Problem description:
Could you transcribe every record below exactly as written, leaving out any pictures?

Data to process:
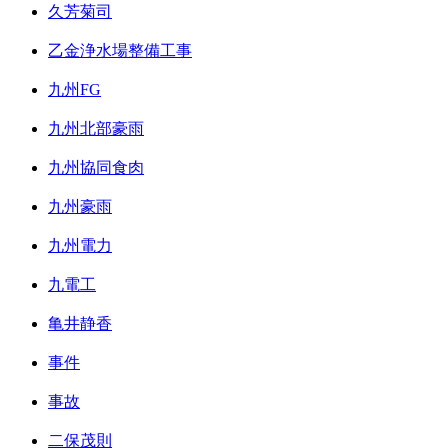
久芳菊司
乙金浄水場整備工事
九州FG
九州北部豪雨
九州協同食肉
九州豪雨
九州電力
九電工
亀井静香
事件
事故
二保茂則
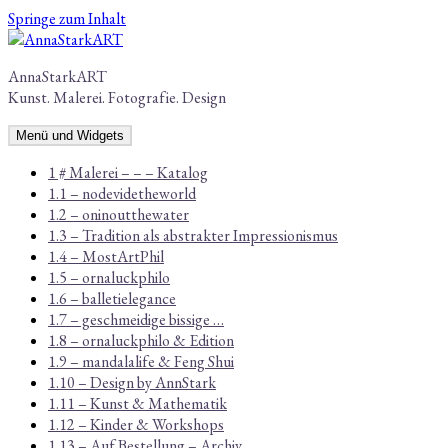
Springe zum Inhalt
AnnaStarkART
Kunst. Malerei. Fotografie. Design
Menü und Widgets
1 # Malerei – – – Katalog
1.1 – nodevidetheworld
1.2 – oninoutthewater
1.3 – Tradition als abstrakter Impressionismus
1.4 – MostArtPhil
1.5 – ornaluckphilo
1.6 – balletielegance
1.7 – geschmeidige bissige …
1.8 – ornaluckphilo & Edition
1.9 – mandalalife & Feng Shui
1.10 – Design by AnnStark
1.11 – Kunst & Mathematik
1.12 – Kinder & Workshops
1.13 – Auf Bestellung – Archiv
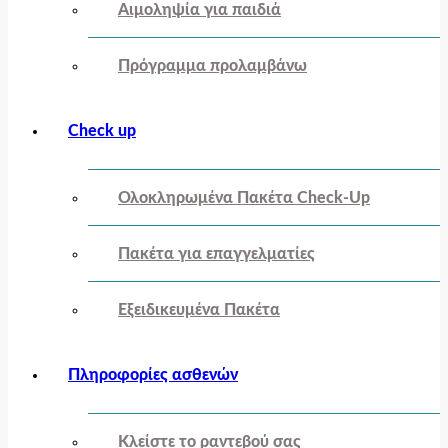
Αιμοληψία για παιδιά
Πρόγραμμα προλαμβάνω
Check up
Ολοκληρωμένα Πακέτα Check-Up
Πακέτα για επαγγελματίες
Εξειδικευμένα Πακέτα
Πληροφορίες ασθενών
Κλείστε το ραντεβού σας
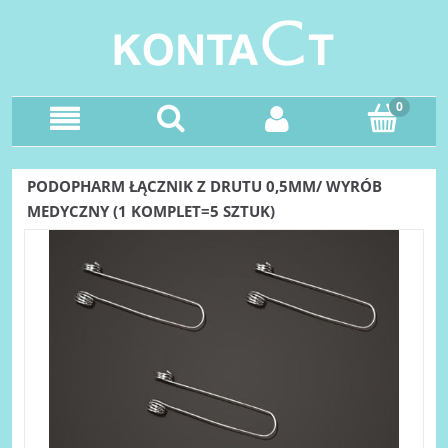
PODOPHARM ŁĄCZNIK Z DRUTU 0,5MM/ WYRÓB
MEDYCZNY (1 KOMPLET=5 SZTUK)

Solved problem:
久芳菊司
乙金浄水場整備工事
九州FG
九州北部豪雨
九州協同食肉
九州豪雨
九州電力
九電工
亀井静香
事件
事故
二保茂則
Springe zum Inhalt
AnnaStarkART
Kunst. Malerei. Fotografie. Design
Menü und Widgets
1 # Malerei – – – Katalog
1.1 – nodevidetheworld
1.2 – oninoutthewater
1.3 – Tradition als abstrakter Impressionismus
1.4 – MostArtPhil
1.5 – ornaluckphilo
1.6 – balletielegance
1.7 – geschmeidige bissige …
1.8 – ornaluckphilo & Edition
1.9 – mandalalife & Feng Shui
1.10 – Design by AnnStark
1.11 – Kunst & Mathematik
1.12 – Kinder & Workshops
1.13 – Auf Bestellung – Archiv
Αιμοληψία για παιδιά
Πρόγραμμα προλαμβάνω
Check up
Ολοκληρωμένα Πακέτα Check-Up
Πακέτα για επαγγελματίες
Εξειδικευμένα Πακέτα
Πληροφορίες ασθενών
Κλείστε το ραντεβού σας
PODOPHARM ŁĄCZNIK Z DRUTU 0,5MM/ WYRÓB
MEDYCZNY (1 KOMPLET=5 SZTUK)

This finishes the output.